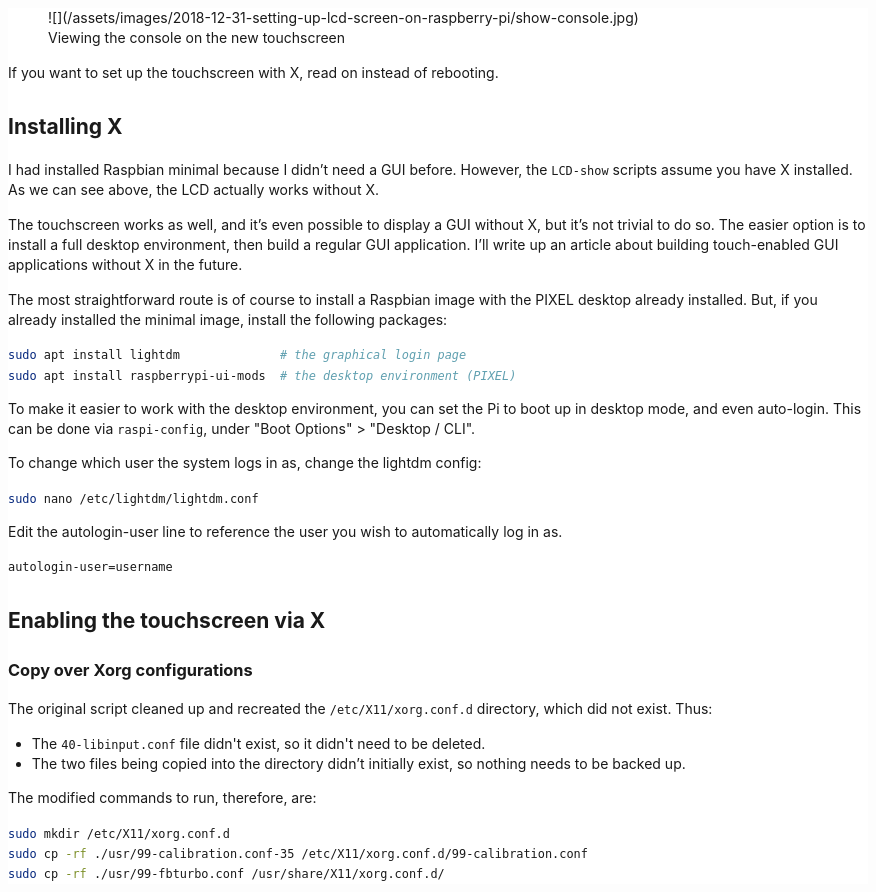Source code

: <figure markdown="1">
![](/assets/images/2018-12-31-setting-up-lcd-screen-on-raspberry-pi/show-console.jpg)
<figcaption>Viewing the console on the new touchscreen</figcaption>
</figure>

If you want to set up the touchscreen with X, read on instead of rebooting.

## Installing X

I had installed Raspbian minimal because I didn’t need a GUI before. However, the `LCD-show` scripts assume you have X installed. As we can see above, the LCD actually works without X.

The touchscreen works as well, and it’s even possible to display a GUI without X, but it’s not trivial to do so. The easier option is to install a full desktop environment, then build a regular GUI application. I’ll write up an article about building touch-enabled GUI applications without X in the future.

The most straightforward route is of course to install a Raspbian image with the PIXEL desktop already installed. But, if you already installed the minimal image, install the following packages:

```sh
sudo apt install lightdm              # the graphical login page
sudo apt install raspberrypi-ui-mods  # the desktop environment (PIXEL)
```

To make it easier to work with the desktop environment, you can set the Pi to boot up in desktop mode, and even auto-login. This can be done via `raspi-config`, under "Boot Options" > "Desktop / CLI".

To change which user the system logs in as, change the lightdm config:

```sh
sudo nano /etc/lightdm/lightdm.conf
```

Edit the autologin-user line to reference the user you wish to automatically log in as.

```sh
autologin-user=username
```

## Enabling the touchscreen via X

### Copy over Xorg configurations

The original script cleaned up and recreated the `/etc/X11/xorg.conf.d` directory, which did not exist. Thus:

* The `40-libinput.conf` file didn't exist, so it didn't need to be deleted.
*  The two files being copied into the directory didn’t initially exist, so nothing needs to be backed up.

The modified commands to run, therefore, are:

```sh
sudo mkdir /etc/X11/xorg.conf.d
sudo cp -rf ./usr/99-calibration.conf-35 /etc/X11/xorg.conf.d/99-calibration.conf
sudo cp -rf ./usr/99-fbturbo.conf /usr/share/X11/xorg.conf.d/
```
· · · · · · ·
Task goal:
All of the data above should be transcribed verbatim, with pictures omitted.

Response to this task:
Source code

: <figure markdown="1">
![](/assets/images/2018-12-31-setting-up-lcd-screen-on-raspberry-pi/show-console.jpg)
<figcaption>Viewing the console on the new touchscreen</figcaption>
</figure>

If you want to set up the touchscreen with X, read on instead of rebooting.

## Installing X

I had installed Raspbian minimal because I didn’t need a GUI before. However, the `LCD-show` scripts assume you have X installed. As we can see above, the LCD actually works without X.

The touchscreen works as well, and it’s even possible to display a GUI without X, but it’s not trivial to do so. The easier option is to install a full desktop environment, then build a regular GUI application. I’ll write up an article about building touch-enabled GUI applications without X in the future.

The most straightforward route is of course to install a Raspbian image with the PIXEL desktop already installed. But, if you already installed the minimal image, install the following packages:

```sh
sudo apt install lightdm              # the graphical login page
sudo apt install raspberrypi-ui-mods  # the desktop environment (PIXEL)
```

To make it easier to work with the desktop environment, you can set the Pi to boot up in desktop mode, and even auto-login. This can be done via `raspi-config`, under "Boot Options" > "Desktop / CLI".

To change which user the system logs in as, change the lightdm config:

```sh
sudo nano /etc/lightdm/lightdm.conf
```

Edit the autologin-user line to reference the user you wish to automatically log in as.

```sh
autologin-user=username
```

## Enabling the touchscreen via X

### Copy over Xorg configurations

The original script cleaned up and recreated the `/etc/X11/xorg.conf.d` directory, which did not exist. Thus:

* The `40-libinput.conf` file didn't exist, so it didn't need to be deleted.
*  The two files being copied into the directory didn’t initially exist, so nothing needs to be backed up.

The modified commands to run, therefore, are:

```sh
sudo mkdir /etc/X11/xorg.conf.d
sudo cp -rf ./usr/99-calibration.conf-35 /etc/X11/xorg.conf.d/99-calibration.conf
sudo cp -rf ./usr/99-fbturbo.conf /usr/share/X11/xorg.conf.d/
```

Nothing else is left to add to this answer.